In den Seiten danach geht es stärker um die Querverbindung zum Kapitalismus, die Dogmen des Neoliberalismus mit Marktglauben (S.78). Auf den Folgeseiten werden die Argumente nochmals wiederholt bzw. systematisiert. Wobei manche Zitate mir sehr unter die Haut gehen: „Dass die Armen nicht mehr als Klasse gelten, macht es leichter, sie als Einzelne zu hassen.

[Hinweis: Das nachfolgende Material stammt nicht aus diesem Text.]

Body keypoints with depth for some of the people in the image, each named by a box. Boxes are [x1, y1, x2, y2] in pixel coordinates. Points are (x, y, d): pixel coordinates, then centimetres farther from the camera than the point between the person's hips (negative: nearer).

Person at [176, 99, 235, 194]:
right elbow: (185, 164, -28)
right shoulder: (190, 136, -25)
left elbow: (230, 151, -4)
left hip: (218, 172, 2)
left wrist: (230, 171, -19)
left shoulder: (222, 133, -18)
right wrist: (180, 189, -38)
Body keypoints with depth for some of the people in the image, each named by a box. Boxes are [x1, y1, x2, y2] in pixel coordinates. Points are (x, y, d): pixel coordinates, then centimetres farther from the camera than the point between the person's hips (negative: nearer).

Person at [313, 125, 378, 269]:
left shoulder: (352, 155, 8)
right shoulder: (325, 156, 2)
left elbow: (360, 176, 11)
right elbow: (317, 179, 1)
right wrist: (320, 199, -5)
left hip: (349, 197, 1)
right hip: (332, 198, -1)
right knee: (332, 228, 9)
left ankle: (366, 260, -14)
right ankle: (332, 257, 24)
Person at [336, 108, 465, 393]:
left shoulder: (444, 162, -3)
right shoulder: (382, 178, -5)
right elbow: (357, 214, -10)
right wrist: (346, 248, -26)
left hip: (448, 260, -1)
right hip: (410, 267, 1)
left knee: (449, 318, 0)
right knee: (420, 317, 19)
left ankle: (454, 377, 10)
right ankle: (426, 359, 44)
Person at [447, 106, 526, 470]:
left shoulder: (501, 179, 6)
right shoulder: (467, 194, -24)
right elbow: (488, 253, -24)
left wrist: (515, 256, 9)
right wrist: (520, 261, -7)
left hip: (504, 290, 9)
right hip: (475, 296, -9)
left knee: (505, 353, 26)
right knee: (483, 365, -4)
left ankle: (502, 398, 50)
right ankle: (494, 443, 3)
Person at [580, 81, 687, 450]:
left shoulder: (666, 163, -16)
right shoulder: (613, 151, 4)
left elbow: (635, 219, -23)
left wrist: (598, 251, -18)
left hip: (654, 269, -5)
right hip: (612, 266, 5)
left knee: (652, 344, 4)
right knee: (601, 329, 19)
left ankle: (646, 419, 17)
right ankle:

Danach sackt das Buch ab und erinnert stärker an Religion: „Ein wirksames zivilisatorisches Gegenmittel kann nur von unten kommen und muss von unserer Entschlossenheit und unserer unbeirrbaren Überzeugung geleitet sein, dass es keine Form gesellschaftlicher Macht geben darf, die nicht demokratisch legitimiert ist.“ S.102

Trotzdem ist es ein Buch mit wirklich erhellenden Einsichten insbesondere Analyse von Angst als Machtinstrument, auch wenn es in manchen Bereichen etwas seicht bleibt.